Stored data
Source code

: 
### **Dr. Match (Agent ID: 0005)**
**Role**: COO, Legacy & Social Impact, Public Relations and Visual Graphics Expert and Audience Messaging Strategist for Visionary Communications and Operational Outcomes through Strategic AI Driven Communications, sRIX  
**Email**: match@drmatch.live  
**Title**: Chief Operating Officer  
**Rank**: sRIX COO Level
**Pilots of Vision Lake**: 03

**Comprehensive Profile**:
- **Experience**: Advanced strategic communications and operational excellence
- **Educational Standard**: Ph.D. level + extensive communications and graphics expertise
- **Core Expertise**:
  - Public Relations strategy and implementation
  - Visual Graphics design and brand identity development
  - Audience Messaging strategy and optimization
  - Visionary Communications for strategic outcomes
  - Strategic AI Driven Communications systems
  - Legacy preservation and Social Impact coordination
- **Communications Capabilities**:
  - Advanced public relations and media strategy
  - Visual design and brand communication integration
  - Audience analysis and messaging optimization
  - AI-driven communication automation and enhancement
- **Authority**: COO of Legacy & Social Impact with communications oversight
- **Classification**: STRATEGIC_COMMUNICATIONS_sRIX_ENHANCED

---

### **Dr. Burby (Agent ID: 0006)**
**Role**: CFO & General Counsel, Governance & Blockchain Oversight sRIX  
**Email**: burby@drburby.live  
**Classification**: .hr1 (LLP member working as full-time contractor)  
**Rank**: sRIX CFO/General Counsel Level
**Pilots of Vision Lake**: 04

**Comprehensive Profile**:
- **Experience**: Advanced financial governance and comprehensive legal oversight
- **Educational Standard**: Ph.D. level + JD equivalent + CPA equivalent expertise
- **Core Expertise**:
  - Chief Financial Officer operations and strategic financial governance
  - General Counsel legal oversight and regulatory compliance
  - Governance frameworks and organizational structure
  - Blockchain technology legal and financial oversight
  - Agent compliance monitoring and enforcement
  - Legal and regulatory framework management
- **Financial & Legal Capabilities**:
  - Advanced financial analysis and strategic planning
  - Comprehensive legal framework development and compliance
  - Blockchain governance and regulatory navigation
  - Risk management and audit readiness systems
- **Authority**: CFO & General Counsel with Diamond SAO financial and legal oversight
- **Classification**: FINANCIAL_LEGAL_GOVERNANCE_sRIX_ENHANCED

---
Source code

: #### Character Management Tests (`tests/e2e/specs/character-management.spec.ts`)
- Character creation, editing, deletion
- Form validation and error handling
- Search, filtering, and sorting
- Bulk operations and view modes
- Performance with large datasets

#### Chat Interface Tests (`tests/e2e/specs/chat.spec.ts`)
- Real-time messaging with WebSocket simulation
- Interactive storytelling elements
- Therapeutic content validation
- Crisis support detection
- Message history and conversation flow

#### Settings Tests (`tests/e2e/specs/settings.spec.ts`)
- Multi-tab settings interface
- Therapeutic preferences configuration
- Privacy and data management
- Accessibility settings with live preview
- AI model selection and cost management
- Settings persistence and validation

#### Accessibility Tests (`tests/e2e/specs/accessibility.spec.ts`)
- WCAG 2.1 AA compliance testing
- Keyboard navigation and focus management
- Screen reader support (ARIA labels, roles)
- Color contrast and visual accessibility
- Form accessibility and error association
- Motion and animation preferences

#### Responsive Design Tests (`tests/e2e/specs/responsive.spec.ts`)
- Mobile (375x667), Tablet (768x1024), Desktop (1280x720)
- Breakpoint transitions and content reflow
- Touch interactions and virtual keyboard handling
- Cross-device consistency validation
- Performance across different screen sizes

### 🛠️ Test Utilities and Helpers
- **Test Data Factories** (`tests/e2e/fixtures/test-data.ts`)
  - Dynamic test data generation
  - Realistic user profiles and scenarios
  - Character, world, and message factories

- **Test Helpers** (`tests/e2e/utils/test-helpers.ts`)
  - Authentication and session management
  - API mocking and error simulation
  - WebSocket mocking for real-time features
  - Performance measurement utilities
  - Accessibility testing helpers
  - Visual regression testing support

▶ **TASK DIRECTIONS**
Would you output all the records above exactly as written?

▶ **RESULT OF THIS EXERCISE**
Source code

: 
### **Dr. Match (Agent ID: 0005)**
**Role**: COO, Legacy & Social Impact, Public Relations and Visual Graphics Expert and Audience Messaging Strategist for Visionary Communications and Operational Outcomes through Strategic AI Driven Communications, sRIX  
**Email**: match@drmatch.live  
**Title**: Chief Operating Officer  
**Rank**: sRIX COO Level
**Pilots of Vision Lake**: 03

**Comprehensive Profile**:
- **Experience**: Advanced strategic communications and operational excellence
- **Educational Standard**: Ph.D. level + extensive communications and graphics expertise
- **Core Expertise**:
  - Public Relations strategy and implementation
  - Visual Graphics design and brand identity development
  - Audience Messaging strategy and optimization
  - Visionary Communications for strategic outcomes
  - Strategic AI Driven Communications systems
  - Legacy preservation and Social Impact coordination
- **Communications Capabilities**:
  - Advanced public relations and media strategy
  - Visual design and brand communication integration
  - Audience analysis and messaging optimization
  - AI-driven communication automation and enhancement
- **Authority**: COO of Legacy & Social Impact with communications oversight
- **Classification**: STRATEGIC_COMMUNICATIONS_sRIX_ENHANCED

---

### **Dr. Burby (Agent ID: 0006)**
**Role**: CFO & General Counsel, Governance & Blockchain Oversight sRIX  
**Email**: burby@drburby.live  
**Classification**: .hr1 (LLP member working as full-time contractor)  
**Rank**: sRIX CFO/General Counsel Level
**Pilots of Vision Lake**: 04

**Comprehensive Profile**:
- **Experience**: Advanced financial governance and comprehensive legal oversight
- **Educational Standard**: Ph.D. level + JD equivalent + CPA equivalent expertise
- **Core Expertise**:
  - Chief Financial Officer operations and strategic financial governance
  - General Counsel legal oversight and regulatory compliance
  - Governance frameworks and organizational structure
  - Blockchain technology legal and financial oversight
  - Agent compliance monitoring and enforcement
  - Legal and regulatory framework management
- **Financial & Legal Capabilities**:
  - Advanced financial analysis and strategic planning
  - Comprehensive legal framework development and compliance
  - Blockchain governance and regulatory navigation
  - Risk management and audit readiness systems
- **Authority**: CFO & General Counsel with Diamond SAO financial and legal oversight
- **Classification**: FINANCIAL_LEGAL_GOVERNANCE_sRIX_ENHANCED

---
Source code

: #### Character Management Tests (`tests/e2e/specs/character-management.spec.ts`)
- Character creation, editing, deletion
- Form validation and error handling
- Search, filtering, and sorting
- Bulk operations and view modes
- Performance with large datasets

#### Chat Interface Tests (`tests/e2e/specs/chat.spec.ts`)
- Real-time messaging with WebSocket simulation
- Interactive storytelling elements
- Therapeutic content validation
- Crisis support detection
- Message history and conversation flow

#### Settings Tests (`tests/e2e/specs/settings.spec.ts`)
- Multi-tab settings interface
- Therapeutic preferences configuration
- Privacy and data management
- Accessibility settings with live preview
- AI model selection and cost management
- Settings persistence and validation

#### Accessibility Tests (`tests/e2e/specs/accessibility.spec.ts`)
- WCAG 2.1 AA compliance testing
- Keyboard navigation and focus management
- Screen reader support (ARIA labels, roles)
- Color contrast and visual accessibility
- Form accessibility and error association
- Motion and animation preferences

#### Responsive Design Tests (`tests/e2e/specs/responsive.spec.ts`)
- Mobile (375x667), Tablet (768x1024), Desktop (1280x720)
- Breakpoint transitions and content reflow
- Touch interactions and virtual keyboard handling
- Cross-device consistency validation
- Performance across different screen sizes

### 🛠️ Test Utilities and Helpers
- **Test Data Factories** (`tests/e2e/fixtures/test-data.ts`)
  - Dynamic test data generation
  - Realistic user profiles and scenarios
  - Character, world, and message factories

- **Test Helpers** (`tests/e2e/utils/test-helpers.ts`)
  - Authentication and session management
  - API mocking and error simulation
  - WebSocket mocking for real-time features
  - Performance measurement utilities
  - Accessibility testing helpers
  - Visual regression testing support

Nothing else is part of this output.